### SET PROBLEM
Pick up the passage on the combined IGBT and FWD semiconductor device where it ends and keep writing it.

### GIVEN TEXT

════════════════

Further, in order to reduce the conduction loss of the IGBT and to prevent the snapback phenomenon, it can be also thought that the resistance value of the buffer layer is increased. According to this thought, the resistance value of the buffer layer is increased and hence a voltage drop caused by the electrons can be increased, which eliminates the need for increasing the width of the collector layer. Hence, the conduction loss of the IGBT and the conduction loss of the FWD can be reduced and the snapback phenomenon can be prevented at the same time.
However, in the case where the buffer layer is doped with the impurities such as phosphorous, arsenic, or antimony, which is an ordinary donor, to construct the buffer layer having a small resistance value, this results in simply decreasing the impurity density of the buffer layer. In this case, when a reverse voltage is applied to the PN junction constructed of the base layer and the drift layer in an off state, even if a low reverse voltage is applied to the PN junction, the depletion layer reaches the collector layer, which results in increasing a leak current. In short, there is presented a problem that a rejection voltage (withstand voltage) is reduced. In this regard, the off state means a state where both of the IGBT and the FED are not on and a case where the collector electrode has a higher electric potential applied thereto as compared with the emitter electrode and where the gate electrode has an electric potential applied thereto, the electric potential being lower than a specified threshold potential.
As described above, all problems (items) of the snapback phenomenon, the conduction losses of the IGBT and the FWD, the current constriction, and the reduction in the withstand voltage are in a trade-off relationship. In the semiconductor devices of the patent documents 1 to 3, the trade-off relationship between some of the items may be improved but there is presented a problem that the trade-off relationship among all items cannot be improved at the same time.
It is an object of the present disclosure to provide a semiconductor device capable of improving all items of a snapback phenomenon, conduction losses of an IGBT and a FWD, a current constriction, and a reduction in a withstand voltage at the same time in the semiconductor device formed on a common semiconductor substrate in such a way as to have two functions of an IGBT and an FWD.
A semiconductor device includes: a drift layer having a first conduction type; a base layer having a second conduction type and formed in a surface layer portion of the drift layer; an emitter layer having the first conduction type and formed in a surface layer portion of the base layer; a buffer layer having the first conduction type and formed at a position of the drift layer separated from the base layer; a collector layer having the second conduction type and formed selectively in the buffer layer; a gate insulation film in contact with a channel region that is a portion of the base layer sandwiched between the drift layer and the emitter layer; a gate electrode formed on the gate insulation film; a first electrode electrically connected to the base layer and the emitter layer; and a second electrode electrically connected to the buffer layer and the collector layer. The buffer layer has a carrier density smaller than a space charge density.

════════════════

### DATA SEGMENT
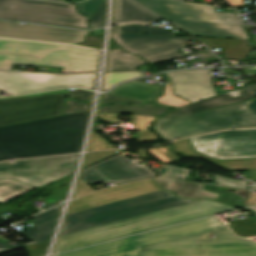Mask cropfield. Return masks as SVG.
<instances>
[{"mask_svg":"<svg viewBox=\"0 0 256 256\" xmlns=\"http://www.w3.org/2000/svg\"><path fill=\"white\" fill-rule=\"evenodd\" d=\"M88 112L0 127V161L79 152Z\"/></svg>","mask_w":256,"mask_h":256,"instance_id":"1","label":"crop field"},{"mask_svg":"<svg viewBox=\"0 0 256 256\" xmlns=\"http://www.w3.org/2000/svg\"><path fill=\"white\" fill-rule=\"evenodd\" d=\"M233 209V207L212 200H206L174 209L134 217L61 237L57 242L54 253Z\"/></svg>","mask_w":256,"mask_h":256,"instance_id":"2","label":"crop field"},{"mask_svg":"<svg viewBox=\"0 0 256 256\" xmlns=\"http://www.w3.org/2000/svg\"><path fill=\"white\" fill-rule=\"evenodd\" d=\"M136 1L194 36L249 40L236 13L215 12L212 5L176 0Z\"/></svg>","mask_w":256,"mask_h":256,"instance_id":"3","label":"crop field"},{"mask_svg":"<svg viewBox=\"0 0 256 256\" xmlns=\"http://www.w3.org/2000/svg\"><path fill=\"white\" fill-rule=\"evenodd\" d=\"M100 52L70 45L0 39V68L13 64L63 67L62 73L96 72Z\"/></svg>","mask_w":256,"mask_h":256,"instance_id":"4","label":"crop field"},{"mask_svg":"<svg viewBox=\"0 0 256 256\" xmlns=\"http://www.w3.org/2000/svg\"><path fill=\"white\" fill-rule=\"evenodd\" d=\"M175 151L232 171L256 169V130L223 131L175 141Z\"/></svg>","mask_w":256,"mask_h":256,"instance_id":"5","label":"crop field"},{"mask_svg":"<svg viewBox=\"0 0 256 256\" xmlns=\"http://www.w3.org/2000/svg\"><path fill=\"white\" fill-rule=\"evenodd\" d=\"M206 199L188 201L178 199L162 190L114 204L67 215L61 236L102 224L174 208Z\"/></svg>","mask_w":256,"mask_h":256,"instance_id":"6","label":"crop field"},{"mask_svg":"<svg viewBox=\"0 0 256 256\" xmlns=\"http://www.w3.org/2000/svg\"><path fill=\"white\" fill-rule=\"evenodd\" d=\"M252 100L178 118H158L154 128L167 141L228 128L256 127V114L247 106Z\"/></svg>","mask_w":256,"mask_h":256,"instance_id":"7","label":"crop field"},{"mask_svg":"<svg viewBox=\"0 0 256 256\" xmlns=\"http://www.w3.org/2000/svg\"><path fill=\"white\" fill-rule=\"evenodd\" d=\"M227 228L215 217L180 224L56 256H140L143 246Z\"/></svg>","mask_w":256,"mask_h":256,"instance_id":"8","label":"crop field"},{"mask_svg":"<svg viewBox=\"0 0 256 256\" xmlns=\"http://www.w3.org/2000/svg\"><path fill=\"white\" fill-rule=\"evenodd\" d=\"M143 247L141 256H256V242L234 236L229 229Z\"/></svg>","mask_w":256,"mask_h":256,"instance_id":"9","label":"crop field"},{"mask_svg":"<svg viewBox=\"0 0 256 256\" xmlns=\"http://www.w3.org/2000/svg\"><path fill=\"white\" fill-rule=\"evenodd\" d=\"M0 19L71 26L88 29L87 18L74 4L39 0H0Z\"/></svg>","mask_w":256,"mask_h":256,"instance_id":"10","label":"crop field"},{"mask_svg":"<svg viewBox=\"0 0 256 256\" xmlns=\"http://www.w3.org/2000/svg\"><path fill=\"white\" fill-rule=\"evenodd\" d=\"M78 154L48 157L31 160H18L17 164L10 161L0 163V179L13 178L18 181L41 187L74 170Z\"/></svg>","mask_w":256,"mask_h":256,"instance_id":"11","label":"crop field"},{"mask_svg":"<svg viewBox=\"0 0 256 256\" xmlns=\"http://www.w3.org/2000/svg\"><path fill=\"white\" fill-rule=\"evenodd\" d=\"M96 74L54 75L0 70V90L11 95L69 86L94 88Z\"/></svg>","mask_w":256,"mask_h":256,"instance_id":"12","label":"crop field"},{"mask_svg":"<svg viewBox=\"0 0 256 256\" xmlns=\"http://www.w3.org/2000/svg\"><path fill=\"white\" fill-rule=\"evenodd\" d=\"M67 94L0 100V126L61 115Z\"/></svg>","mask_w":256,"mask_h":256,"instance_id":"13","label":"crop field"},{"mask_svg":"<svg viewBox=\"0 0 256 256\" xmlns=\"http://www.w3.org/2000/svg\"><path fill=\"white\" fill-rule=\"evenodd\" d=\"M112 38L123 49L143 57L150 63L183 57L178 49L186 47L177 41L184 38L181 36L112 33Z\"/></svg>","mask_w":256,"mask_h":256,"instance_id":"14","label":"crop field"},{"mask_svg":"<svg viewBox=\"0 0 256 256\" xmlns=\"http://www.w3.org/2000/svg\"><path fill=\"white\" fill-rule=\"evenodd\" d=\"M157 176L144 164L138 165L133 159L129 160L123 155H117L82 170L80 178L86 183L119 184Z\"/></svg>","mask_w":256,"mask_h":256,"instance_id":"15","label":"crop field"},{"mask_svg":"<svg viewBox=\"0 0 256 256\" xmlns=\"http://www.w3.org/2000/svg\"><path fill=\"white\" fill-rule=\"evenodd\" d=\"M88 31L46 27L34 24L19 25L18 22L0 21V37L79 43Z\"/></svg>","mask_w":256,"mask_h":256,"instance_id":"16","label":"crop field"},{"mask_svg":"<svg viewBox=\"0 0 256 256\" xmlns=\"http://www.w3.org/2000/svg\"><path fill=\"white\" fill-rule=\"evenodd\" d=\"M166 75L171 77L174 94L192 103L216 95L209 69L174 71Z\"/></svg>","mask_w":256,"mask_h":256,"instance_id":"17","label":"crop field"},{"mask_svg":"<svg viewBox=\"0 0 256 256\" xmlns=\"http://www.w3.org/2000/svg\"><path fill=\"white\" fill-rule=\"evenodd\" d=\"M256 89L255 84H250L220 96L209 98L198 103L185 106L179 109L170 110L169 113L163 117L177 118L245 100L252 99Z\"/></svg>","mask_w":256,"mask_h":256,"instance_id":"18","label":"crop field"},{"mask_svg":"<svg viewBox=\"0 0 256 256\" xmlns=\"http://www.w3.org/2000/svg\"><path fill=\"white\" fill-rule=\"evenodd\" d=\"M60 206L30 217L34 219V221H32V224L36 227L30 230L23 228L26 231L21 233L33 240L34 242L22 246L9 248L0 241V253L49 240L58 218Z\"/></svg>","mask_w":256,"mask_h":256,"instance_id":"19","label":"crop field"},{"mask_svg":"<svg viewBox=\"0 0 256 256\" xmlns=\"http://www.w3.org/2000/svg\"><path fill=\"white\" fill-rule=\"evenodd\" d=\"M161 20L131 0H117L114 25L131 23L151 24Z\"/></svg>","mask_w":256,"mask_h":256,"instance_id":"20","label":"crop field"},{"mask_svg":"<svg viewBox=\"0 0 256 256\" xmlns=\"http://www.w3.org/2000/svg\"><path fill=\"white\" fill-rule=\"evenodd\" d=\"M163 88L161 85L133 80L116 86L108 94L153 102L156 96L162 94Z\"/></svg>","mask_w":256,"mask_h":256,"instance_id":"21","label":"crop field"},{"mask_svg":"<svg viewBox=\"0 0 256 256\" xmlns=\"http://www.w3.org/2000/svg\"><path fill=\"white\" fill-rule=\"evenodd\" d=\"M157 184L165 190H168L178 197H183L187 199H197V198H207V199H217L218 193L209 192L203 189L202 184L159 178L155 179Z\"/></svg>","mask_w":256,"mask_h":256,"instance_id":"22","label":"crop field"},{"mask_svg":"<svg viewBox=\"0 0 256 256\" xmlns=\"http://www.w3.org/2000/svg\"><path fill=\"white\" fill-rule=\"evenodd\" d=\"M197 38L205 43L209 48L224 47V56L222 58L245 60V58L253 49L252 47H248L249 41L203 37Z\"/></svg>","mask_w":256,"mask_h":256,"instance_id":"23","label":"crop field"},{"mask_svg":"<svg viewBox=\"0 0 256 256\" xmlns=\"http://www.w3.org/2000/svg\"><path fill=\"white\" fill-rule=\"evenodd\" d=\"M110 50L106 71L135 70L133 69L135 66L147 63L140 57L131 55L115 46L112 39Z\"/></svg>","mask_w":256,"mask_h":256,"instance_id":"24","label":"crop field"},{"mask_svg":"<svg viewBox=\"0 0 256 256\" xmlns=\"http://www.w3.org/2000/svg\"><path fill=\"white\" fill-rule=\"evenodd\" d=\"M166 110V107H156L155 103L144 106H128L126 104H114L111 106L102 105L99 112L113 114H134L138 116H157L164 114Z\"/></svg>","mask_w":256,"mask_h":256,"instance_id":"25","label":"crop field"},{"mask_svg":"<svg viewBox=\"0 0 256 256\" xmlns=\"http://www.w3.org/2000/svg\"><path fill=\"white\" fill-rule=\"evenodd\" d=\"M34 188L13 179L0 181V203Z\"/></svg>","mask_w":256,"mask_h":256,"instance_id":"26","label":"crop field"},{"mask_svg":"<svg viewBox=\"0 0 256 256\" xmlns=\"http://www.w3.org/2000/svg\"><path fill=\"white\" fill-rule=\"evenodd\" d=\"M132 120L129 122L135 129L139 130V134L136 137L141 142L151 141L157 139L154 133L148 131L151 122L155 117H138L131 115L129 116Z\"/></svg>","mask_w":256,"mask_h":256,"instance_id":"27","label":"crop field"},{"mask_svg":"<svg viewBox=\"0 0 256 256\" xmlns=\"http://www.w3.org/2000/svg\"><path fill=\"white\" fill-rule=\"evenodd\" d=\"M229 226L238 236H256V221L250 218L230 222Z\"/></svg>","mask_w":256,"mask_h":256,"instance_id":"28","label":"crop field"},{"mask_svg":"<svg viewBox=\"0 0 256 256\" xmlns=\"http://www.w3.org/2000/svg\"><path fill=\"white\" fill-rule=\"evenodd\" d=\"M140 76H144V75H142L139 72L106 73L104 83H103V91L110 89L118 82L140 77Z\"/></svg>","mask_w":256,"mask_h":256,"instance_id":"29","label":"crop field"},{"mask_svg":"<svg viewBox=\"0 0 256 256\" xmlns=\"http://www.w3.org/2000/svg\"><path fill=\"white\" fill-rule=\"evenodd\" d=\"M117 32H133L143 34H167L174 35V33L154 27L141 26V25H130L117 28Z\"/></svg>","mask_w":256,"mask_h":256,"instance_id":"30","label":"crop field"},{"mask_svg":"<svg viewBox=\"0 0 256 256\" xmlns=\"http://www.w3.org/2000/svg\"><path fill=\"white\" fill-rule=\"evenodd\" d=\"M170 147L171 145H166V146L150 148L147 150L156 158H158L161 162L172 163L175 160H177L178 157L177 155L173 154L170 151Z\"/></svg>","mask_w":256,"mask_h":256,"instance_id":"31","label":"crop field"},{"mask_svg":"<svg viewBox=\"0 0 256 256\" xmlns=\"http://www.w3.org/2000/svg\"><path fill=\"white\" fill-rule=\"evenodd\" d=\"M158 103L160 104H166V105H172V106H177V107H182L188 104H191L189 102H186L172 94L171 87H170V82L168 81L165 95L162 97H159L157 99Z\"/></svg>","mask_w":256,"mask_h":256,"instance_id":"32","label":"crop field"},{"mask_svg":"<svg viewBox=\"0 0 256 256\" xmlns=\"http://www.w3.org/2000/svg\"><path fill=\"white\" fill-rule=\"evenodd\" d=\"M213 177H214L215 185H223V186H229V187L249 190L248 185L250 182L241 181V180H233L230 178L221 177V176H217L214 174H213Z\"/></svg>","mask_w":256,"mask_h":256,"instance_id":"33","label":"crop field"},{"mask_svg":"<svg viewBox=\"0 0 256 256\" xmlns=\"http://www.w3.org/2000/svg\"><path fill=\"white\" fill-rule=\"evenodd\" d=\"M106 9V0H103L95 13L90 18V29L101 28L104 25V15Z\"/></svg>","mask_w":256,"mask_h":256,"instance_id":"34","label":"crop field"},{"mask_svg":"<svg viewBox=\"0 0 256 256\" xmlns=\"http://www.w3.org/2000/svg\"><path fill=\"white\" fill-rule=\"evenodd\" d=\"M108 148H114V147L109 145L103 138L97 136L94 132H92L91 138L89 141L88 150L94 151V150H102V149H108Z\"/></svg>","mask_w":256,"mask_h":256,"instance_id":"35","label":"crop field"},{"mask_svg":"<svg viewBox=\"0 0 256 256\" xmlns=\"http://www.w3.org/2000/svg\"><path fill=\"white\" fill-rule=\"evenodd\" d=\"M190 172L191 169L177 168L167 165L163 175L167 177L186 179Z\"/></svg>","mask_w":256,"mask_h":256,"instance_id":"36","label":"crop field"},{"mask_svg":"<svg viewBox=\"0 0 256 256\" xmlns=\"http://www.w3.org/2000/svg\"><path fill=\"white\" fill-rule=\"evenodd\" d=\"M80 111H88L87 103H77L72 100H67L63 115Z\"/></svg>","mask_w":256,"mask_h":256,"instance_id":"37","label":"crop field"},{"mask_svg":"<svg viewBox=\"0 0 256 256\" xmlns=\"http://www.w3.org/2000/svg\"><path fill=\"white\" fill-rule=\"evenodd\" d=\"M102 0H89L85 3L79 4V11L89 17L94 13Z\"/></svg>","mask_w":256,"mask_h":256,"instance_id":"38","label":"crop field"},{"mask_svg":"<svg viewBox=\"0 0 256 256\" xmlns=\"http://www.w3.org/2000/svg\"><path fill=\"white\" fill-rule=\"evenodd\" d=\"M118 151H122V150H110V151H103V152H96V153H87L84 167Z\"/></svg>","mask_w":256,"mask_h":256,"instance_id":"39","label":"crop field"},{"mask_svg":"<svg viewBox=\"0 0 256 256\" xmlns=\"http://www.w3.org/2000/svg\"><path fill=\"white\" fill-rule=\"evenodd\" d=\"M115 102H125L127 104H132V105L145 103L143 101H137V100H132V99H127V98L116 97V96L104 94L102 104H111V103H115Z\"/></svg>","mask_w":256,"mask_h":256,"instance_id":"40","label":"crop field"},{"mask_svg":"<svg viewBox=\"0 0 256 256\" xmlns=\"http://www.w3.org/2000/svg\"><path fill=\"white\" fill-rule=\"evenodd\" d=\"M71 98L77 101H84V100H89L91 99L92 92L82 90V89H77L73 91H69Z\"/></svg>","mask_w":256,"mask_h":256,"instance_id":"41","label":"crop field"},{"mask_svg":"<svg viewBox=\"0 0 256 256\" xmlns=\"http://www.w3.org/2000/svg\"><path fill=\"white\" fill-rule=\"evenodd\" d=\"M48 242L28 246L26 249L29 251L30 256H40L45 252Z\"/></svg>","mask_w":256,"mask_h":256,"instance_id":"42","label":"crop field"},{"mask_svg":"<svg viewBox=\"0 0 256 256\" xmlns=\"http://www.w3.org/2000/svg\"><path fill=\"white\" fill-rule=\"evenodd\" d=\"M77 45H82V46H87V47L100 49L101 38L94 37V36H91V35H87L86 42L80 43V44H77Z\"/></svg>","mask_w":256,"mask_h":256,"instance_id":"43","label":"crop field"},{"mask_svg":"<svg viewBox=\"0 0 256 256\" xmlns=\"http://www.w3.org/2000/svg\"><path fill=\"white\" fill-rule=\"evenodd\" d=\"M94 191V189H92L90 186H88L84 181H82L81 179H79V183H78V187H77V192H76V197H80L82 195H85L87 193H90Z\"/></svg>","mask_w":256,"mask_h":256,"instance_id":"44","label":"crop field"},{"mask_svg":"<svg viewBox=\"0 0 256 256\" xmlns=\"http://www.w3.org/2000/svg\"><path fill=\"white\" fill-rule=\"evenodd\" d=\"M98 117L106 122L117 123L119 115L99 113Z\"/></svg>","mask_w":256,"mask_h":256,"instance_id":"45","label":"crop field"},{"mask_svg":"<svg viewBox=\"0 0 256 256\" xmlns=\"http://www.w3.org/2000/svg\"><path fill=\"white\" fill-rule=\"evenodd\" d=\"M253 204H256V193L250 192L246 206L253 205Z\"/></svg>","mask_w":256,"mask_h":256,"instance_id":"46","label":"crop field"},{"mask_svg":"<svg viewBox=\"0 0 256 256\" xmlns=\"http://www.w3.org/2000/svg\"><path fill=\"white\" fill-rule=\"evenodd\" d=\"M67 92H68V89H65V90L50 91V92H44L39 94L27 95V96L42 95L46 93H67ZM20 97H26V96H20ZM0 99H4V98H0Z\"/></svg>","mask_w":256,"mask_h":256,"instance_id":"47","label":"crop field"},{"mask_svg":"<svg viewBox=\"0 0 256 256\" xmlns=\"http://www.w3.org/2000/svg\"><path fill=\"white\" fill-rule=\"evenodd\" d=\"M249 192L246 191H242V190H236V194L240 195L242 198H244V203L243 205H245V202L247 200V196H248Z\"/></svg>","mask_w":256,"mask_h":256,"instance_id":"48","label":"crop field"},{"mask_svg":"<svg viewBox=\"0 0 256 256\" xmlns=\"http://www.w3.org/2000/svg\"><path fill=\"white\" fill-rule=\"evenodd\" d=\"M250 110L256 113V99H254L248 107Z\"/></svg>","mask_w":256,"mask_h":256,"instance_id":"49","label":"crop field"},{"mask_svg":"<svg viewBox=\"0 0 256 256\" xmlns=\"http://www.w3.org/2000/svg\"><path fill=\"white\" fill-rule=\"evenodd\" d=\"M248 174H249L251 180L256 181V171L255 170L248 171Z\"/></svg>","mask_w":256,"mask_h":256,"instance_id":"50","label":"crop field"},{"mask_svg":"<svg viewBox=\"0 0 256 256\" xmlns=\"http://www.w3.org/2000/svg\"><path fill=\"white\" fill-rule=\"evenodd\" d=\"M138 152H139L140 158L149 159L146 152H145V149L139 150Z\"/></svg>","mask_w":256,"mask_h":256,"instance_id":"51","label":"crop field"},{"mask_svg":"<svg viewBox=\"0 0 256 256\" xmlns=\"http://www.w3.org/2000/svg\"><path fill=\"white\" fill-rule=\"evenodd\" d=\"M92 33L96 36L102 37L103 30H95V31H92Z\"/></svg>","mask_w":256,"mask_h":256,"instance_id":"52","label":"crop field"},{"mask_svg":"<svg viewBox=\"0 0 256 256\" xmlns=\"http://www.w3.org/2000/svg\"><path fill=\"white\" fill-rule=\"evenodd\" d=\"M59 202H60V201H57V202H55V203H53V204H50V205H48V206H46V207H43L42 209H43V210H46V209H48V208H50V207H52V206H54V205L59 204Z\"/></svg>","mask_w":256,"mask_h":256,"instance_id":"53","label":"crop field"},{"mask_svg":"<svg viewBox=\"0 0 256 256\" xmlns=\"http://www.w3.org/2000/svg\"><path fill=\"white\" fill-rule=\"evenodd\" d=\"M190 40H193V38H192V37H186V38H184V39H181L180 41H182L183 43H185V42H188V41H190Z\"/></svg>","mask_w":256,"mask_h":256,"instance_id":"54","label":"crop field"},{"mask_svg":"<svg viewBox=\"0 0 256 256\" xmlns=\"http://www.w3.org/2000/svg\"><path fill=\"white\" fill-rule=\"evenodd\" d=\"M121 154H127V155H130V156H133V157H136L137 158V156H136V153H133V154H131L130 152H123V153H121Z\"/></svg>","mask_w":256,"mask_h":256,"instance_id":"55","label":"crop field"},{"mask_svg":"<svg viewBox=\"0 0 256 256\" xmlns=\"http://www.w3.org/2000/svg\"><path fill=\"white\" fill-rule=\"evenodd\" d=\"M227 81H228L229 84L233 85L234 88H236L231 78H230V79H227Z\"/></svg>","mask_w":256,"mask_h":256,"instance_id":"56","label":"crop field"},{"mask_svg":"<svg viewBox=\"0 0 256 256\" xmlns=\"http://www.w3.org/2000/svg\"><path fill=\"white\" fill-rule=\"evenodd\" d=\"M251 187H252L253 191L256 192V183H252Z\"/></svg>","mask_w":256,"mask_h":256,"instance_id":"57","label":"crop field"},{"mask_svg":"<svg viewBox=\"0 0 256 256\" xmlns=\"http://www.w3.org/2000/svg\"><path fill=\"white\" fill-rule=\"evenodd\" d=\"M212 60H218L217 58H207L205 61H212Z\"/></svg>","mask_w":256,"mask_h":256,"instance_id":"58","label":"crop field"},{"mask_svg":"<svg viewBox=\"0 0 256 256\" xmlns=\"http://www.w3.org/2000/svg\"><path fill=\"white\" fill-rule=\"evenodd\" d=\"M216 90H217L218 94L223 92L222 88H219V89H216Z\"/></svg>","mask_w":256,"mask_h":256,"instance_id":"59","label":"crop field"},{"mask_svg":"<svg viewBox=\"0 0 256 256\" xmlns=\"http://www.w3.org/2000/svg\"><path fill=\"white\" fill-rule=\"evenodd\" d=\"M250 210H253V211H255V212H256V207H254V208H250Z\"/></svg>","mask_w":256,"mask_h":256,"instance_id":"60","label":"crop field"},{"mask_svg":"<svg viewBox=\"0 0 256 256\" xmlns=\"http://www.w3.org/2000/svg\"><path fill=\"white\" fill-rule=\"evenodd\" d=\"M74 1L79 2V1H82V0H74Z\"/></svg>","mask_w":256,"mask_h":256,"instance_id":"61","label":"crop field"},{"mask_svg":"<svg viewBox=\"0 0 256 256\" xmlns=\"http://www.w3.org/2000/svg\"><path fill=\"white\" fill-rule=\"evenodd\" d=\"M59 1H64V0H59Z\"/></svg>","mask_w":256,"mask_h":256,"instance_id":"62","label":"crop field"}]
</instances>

════════════════

### EXERCISE RESULT
In the semiconductor device described above, even if the space charge density of the buffer layer is increased, the resistance value can be prevented from being decreased. For this reason, even if the semiconductor device is constructed in such a way as to have the drift layer thinned so as to prevent the conduction loss of the IGBT and to have a large space charge density so as to prevent a depletion layer from reaching the collector layer, the semiconductor can have the resistance value of the buffer layer increased as compared with a conventional semiconductor device. In short, it is possible to reduce the conduction loss of the IGBT and to prevent the snapback phenomenon at the same time and in addition to prevent also a reduction in the withstand voltage. Further, the width of the collector layer does not need to be increased and hence the conduction loss and the current constriction can be prevented. That is, the trade-off relationship among all items of the snapback phenomenon, the conduction loss of the IGBT and the conduction loss of the FWD, the current constriction, and the reduction in the withstand voltage can be improved at the same time.
Alternatively, the buffer layer provides a level in a frozen region and a level in an extrinsic region. According to this mode, the temperature dependence of the resistance value of the buffer layer can be reduced.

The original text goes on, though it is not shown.